Recorded data:
====
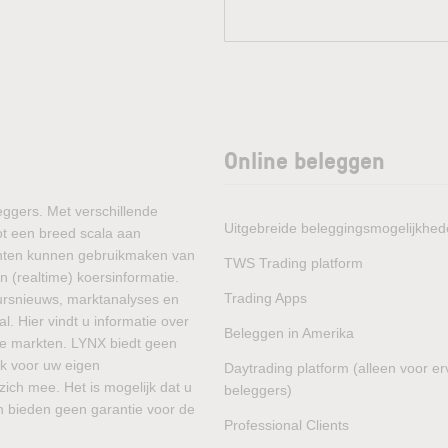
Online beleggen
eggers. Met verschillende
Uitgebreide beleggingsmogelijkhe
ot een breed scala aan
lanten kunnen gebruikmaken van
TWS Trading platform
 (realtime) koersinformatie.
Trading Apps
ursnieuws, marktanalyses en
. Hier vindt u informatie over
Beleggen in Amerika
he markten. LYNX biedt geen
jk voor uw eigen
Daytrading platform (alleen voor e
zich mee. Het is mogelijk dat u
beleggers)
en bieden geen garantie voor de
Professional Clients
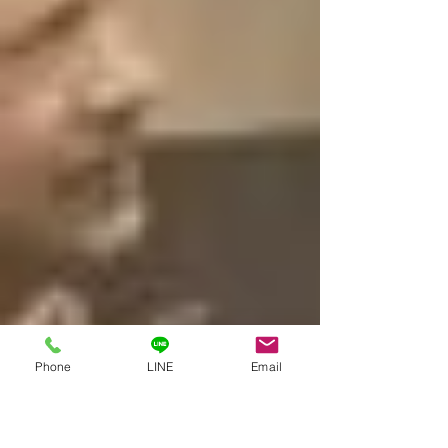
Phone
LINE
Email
====
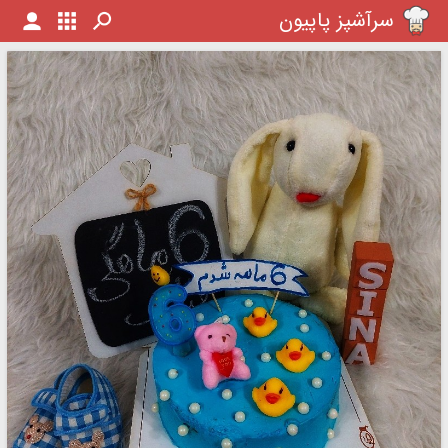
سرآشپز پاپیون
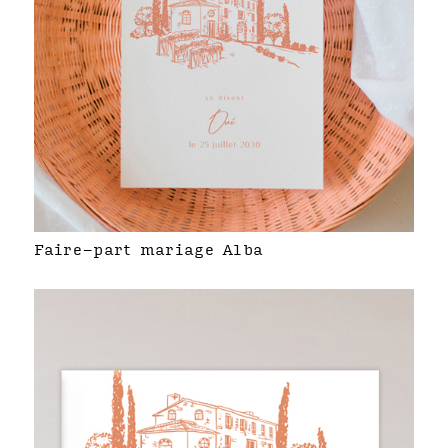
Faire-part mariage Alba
====
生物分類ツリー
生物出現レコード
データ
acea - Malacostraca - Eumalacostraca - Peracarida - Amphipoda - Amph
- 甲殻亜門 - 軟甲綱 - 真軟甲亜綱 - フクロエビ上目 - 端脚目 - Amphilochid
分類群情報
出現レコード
====
Wherever a line contains the string "voor", copy that line from the data.

Exercise solution:
jk voor uw eigen
Daytrading platform (alleen voor e
en bieden geen garantie voor de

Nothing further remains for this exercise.